Search code examples
javascriptcharacter-encodinghtml-entitieshtml-encode

Javascript equivalent for converting character entities


I have the following html snippet with javascript embedded one-lined.

<div class="social_icon twitter" onclick="shareSocialWall('twitter','New Comment on xxxx - WTF, if the dancers don&amp;acirc;&amp;#128;&amp;#153;t come in until 4ish','https:/xxxx')"></div>

As you can see, theres an onclick event thats firing shareSocialWall. What's important here is the text dancers don&amp;acirc;&amp;#128;&amp;#153;t.

When the text gets passed to the function shareSocialWall, heres what happens:

 location='https://twitter.com/intent/tweet?text='+text+'&url='+encodeURIComponent(url);

The problem is that the text is breaking the call to perform this tweet. Is there a way to encode this text inside the javascript so it does not break the text.

The path for this text is:

- perl => encodes entities on comment text as xml node
- xslt => passes xml text to javascript function (uses disable output encoding which does nothing for this apparently)
- js => handles the text inside the shareSocialWall Function

Solution

  • Your text seems to have been mangled already, probably incorrectly double encoded.

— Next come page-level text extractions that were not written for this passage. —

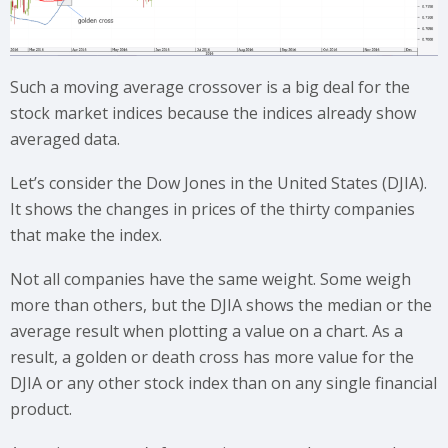
Such a moving average crossover is a big deal for the
stock market indices because the indices already show
averaged data.
Let’s consider the Dow Jones in the United States (DJIA).
It shows the changes in prices of the thirty companies
that make the index.
Not all companies have the same weight. Some weigh
more than others, but the DJIA shows the median or the
average result when plotting a value on a chart. As a
result, a golden or death cross has more value for the
DJIA or any other stock index than on any single financial
product.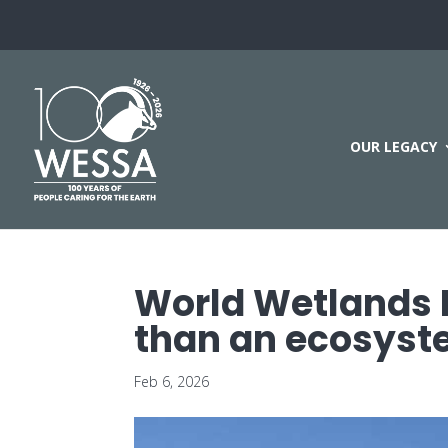
OUR LEGACY
World Wetlands 
than an ecosys
Feb 6, 2026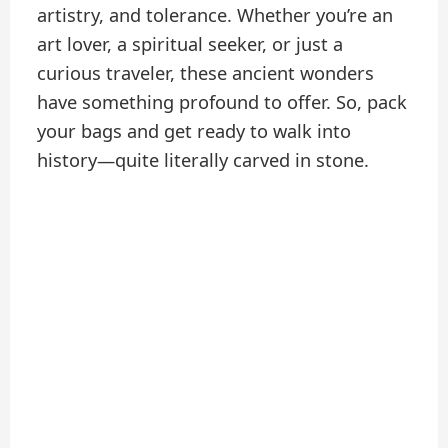
artistry, and tolerance. Whether you’re an
art lover, a spiritual seeker, or just a
curious traveler, these ancient wonders
have something profound to offer. So, pack
your bags and get ready to walk into
history—quite literally carved in stone.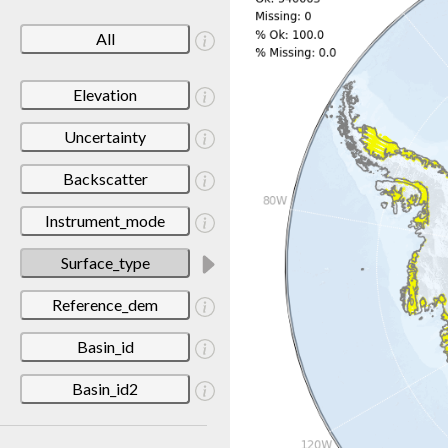
All
Elevation
Uncertainty
Backscatter
Instrument_mode
Surface_type
Reference_dem
Basin_id
Basin_id2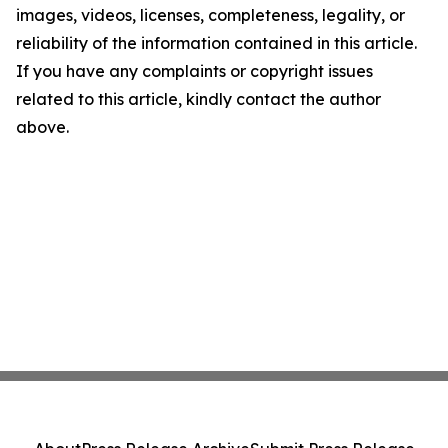
images, videos, licenses, completeness, legality, or
reliability of the information contained in this article.
If you have any complaints or copyright issues
related to this article, kindly contact the author
above.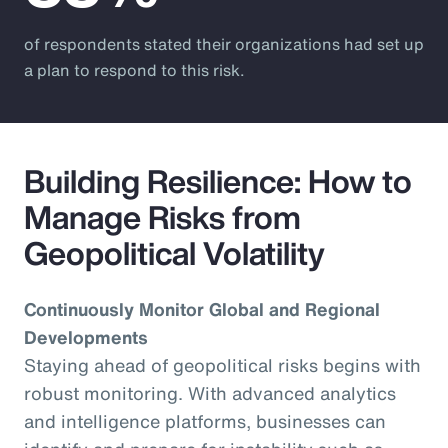
of respondents stated their organizations had set up
a plan to respond to this risk.
Building Resilience: How to
Manage Risks from
Geopolitical Volatility
Continuously Monitor Global and Regional
Developments
Staying ahead of geopolitical risks begins with
robust monitoring. With advanced analytics
and intelligence platforms, businesses can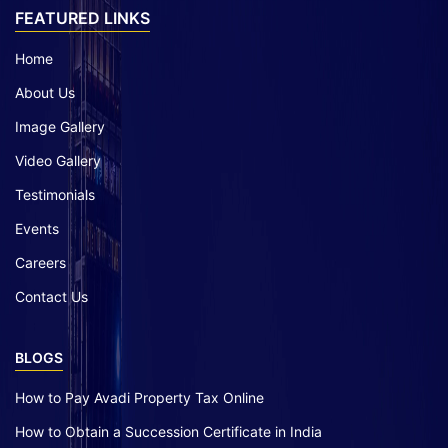
FEATURED LINKS
Home
About Us
Image Gallery
Video Gallery
Testimonials
Events
Careers
Contact Us
BLOGS
How to Pay Avadi Property Tax Online
How to Obtain a Succession Certificate in India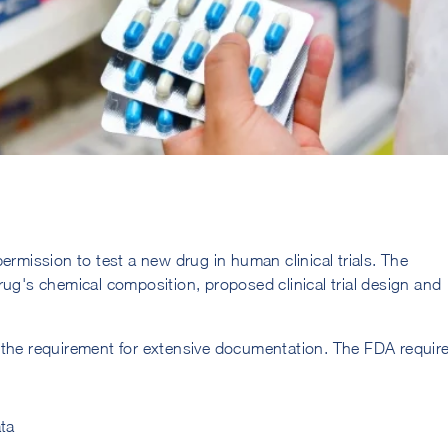
ermission to test a new drug in human clinical trials. The
rug's chemical composition, proposed clinical trial design and
 the requirement for extensive documentation. The FDA requir
ta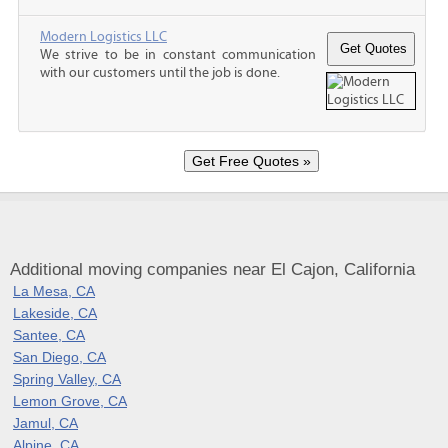
Modern Logistics LLC
We strive to be in constant communication
with our customers until the job is done.
Additional moving companies near El Cajon, California
La Mesa, CA
Lakeside, CA
Santee, CA
San Diego, CA
Spring Valley, CA
Lemon Grove, CA
Jamul, CA
Alpine, CA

    You could just remove all HTML entities with a regex:

    var str = 'New Comment on xxxx - WTF, if the dancers don&amp;acirc;&amp;#128;&amp;#153;t come in until 4ish';
    console.log(str.replace(/&[^\s]*;/g, ''));

    Note that this is pretty aggressive and might remove more text than you wish if your text is really badly encoded, with missing ; for instance.